I went to Harvest "University" in Chicago last week. The purpose of my visit was to sit through the elder learning track. I have been attempting to think about the development of our elders team and thought that sitting, listening, and discussing for a couple of days would be the best way to come to some conclusions about our situation here at OBC. The two days were helpful. I am thankful that one of our elders went with me. That made it even that much more enjoyable.
The learning was good but what was even more fun was finding out what the hotel staff thought of Willow Creek and Harvest. Two mega churches within short driving distance is amazing and the two campuses and approaches to ministry could not be more different (even with recent changes at Willow). James and Rick (founding pastors) are my good friends and I am sure they will get a "kick" out of learning what the hotel staff where we were staying knew about Harvest.
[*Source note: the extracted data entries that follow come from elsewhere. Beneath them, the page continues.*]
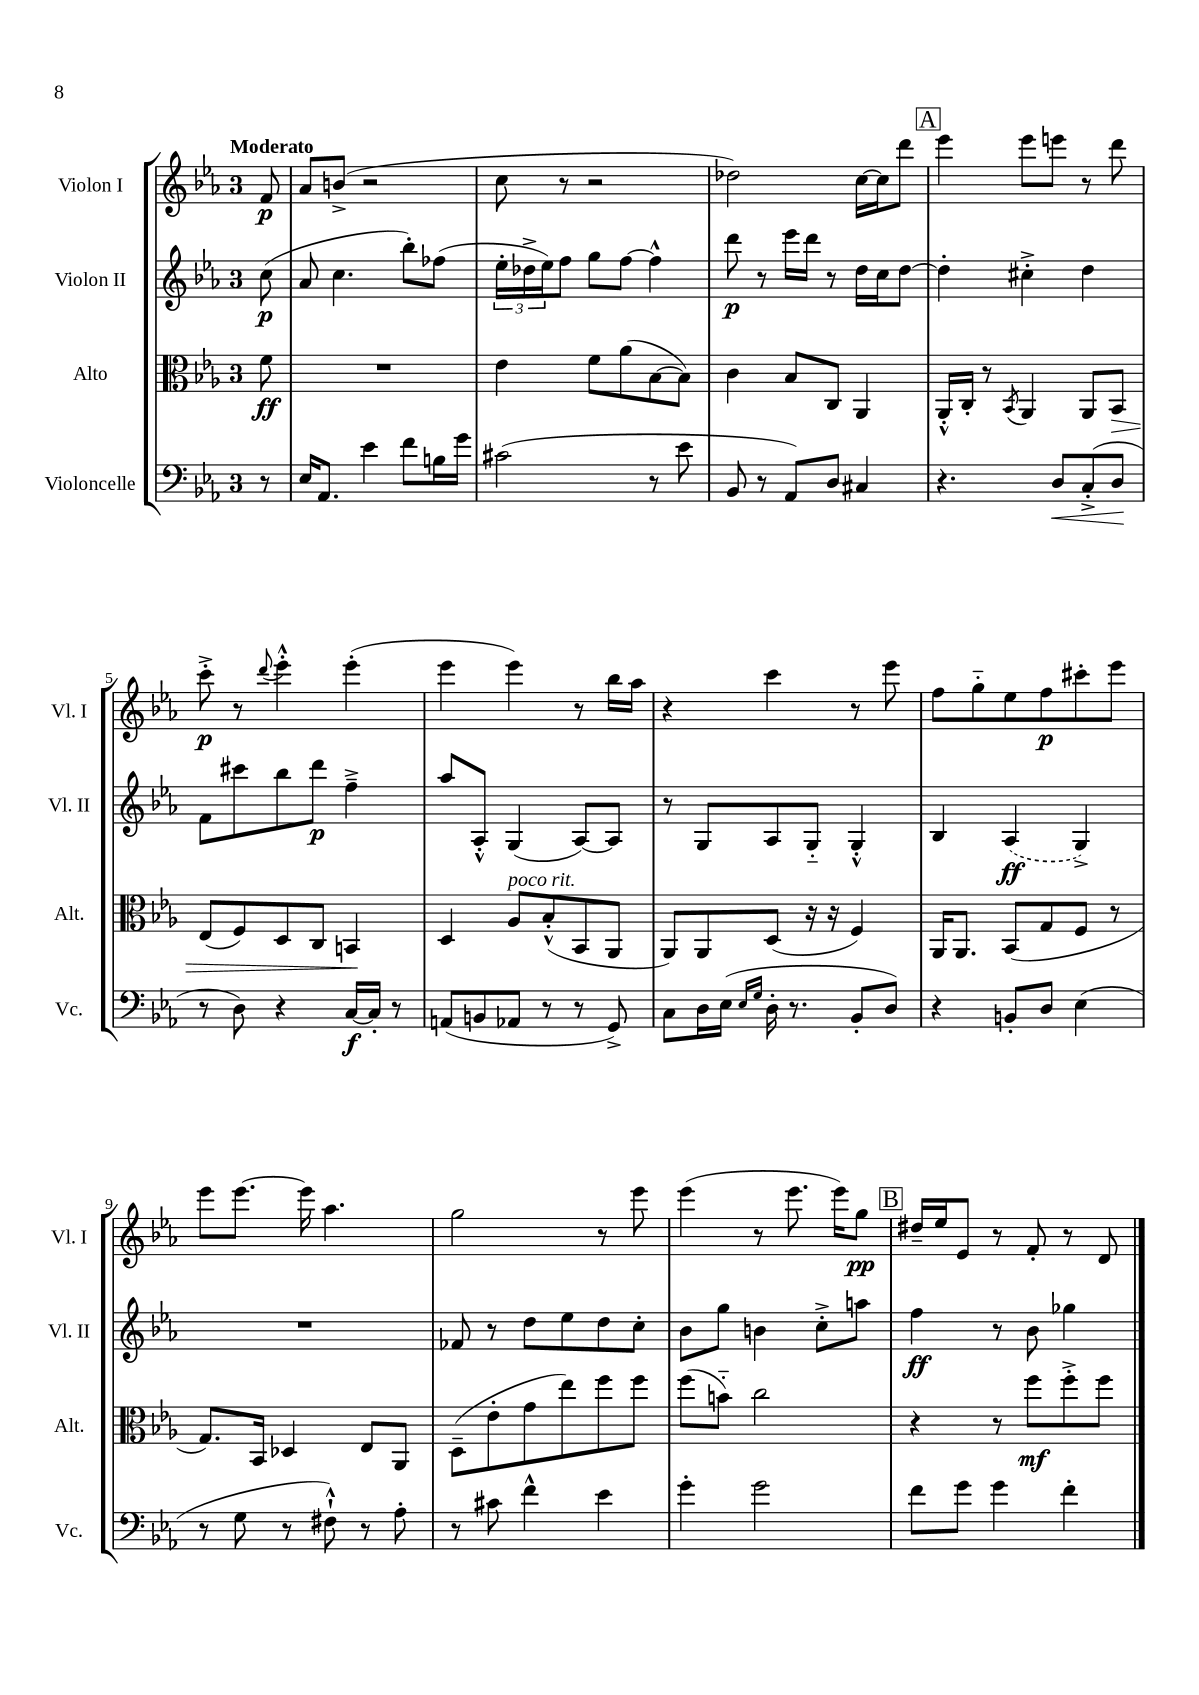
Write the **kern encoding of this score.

**kern	**kern	**kern	**kern
*staff4	*staff3	*staff2	*staff1
*clefF4	*clefC3	*clefG2	*clefG2
*k[b-e-a-]	*k[b-e-a-]	*k[b-e-a-]	*k[b-e-a-]
*M3/4	*M3/4	*M3/4	*M3/4
8r	8f	(8cc	8f
=	=	=	=
16E-	2.r	8a-	8a-
8.AA-	.	.	.
.	.	4.cc	(8b^
4e-	.	.	2r
8f	.	8bb-')	.
16B	.	(8ff-	.
16g	.	.	.
=	=	=	=
(2c#	4e-	24ee-'	8cc
.	.	24dd-^	.
.	.	24ee-)	.
.	.	8ff	8r
.	8f	8gg	2r
.	(8a-	[8ff	.
8r	[8B-	4ff^^]	.
8e-	8B-])	.	.
=	=	=	=
8BB-	4c	8ddd	2dd-)
8r	.	8r	.
8AA-)	8B-	16eee-	.
.	.	16ddd	.
8D	8C	8r	.
4C#	4AA-	16dd	[16cc
.	.	16cc	16cc]
.	.	[8dd	8ddd
=	=	=	=
4.r	16AA-'^^	4dd']	4eee-
.	16C'	.	.
.	8r	.	.
.	8qBB-	.	.
.	4AA-	4cc#'^	8eee-
8D	.	.	8eee
(8C'^	8AA-	4dd	8r
8D	8BB-	.	8ddd
=	=	=	=
8r	(8E-	8f	8ccc'^
8D)	8F)	8ccc#	8r
.	.	.	8qqddd
4r	8D	8bb-	4eee-'^^
.	8C	8ddd	.
[16C	4BB	4ff~^	(4eee-'
16C']	.	.	.
8r	.	.	.
=	=	=	=
(8AA	4D	8aa-	4eee-
8BB	.	8A-'^^	.
8AA-	8A-	(4G	4eee-)
8r	(8B-'^^	.	.
8r	8BB-	[8A-)	8r
8GG^)	8AA-	8A-]	16bb-
.	.	.	16aa-
=	=	=	=
8C	8AA-)	8r	4r
16D	8AA-	8G	.
(16E-	.	.	.
16qqE-	.	.	.
16qqG	.	.	.
16D'	(8D	8A-	4ccc
8.r	.	.	.
.	16r	8G'~	.
.	16r	.	.
8BB-'	4F)	4G'^^	8r
8D)	.	.	8eee-
=	=	=	=
4r	16AA-	4B-	8ff
.	8.AA-	.	.
.	.	.	8gg'~
8BB'	(8BB-	(4A-	8ee-
8D	8G	.	8ff
(4E-	8F	4G^)	8ccc#'
.	8r	.	8eee-
=	=	=	=
8r	8.G)	2.r	8eee-
8G	.	.	[8.eee-
.	16BB-	.	.
8r	4D-	.	.
.	.	.	16eee-]
8F#`^^)	.	.	4.aa-
8r	8E-	.	.
8A-'	8AA-	.	.
=	=	=	=
8r	(8D~	8f-	2gg
8c#	8e-'	8r	.
4f^^	8g	8dd	.
.	8ee-)	8ee-	.
4e-	8ff	8dd	8r
.	8ff	8cc'	8eee-
=	=	=	=
4g'	(8ff	8b-	(4eee-
.	8b'~)	8gg	.
2g	2cc	4b	8r
.	.	.	8.eee-
.	.	8cc'^	.
.	.	.	16eee-)
.	.	8aa	8gg
=	=	=	=
8f	4r	4ff	16dd#~
.	.	.	16ee-
8g	.	.	8e-
4g	8r	8r	8r
.	8ff	8b-	8f'
4f'	8ff'^	4gg-	8r
.	8ff	.	8d
==	==	==	==
*-	*-	*-	*-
When we arrived at the Holiday Inn we needed to find directions to Harvest. I asked one of the hotel staff if she knew where Harvest Bible Chapel was. She did not but went to ask her manager. Upon returning the manager said she did not know the location but with radio in hand contacted one of the shuttle drivers. She then proceeded to ask the driver if he knew where Willow Creek was. I, as a good Canadian and not wanting to offend my American Harvest friends, promptly corrected her and said, "no not Willow Creek but Harvest Bible Chapel". Her response was a Master Card moment, "priceless". She said, "they are the same thing aren’t they?"
It was both a hilarious and instructional moment. I could imagine in those brief seconds those at Harvest rolling their eyes with thoughts of "are you kidding we aren’t anything like Willow". I wanted to tell this story to James and Rick but chose distance for means of safety (lol). The more I have thought about it, however, the comment is instructional. For most who are not into church the two mega churches are just really the same thing. They don’t care to know or don’t see the philosophical or theological differences. Whether we speak as one voice or not many perceive that to be the case.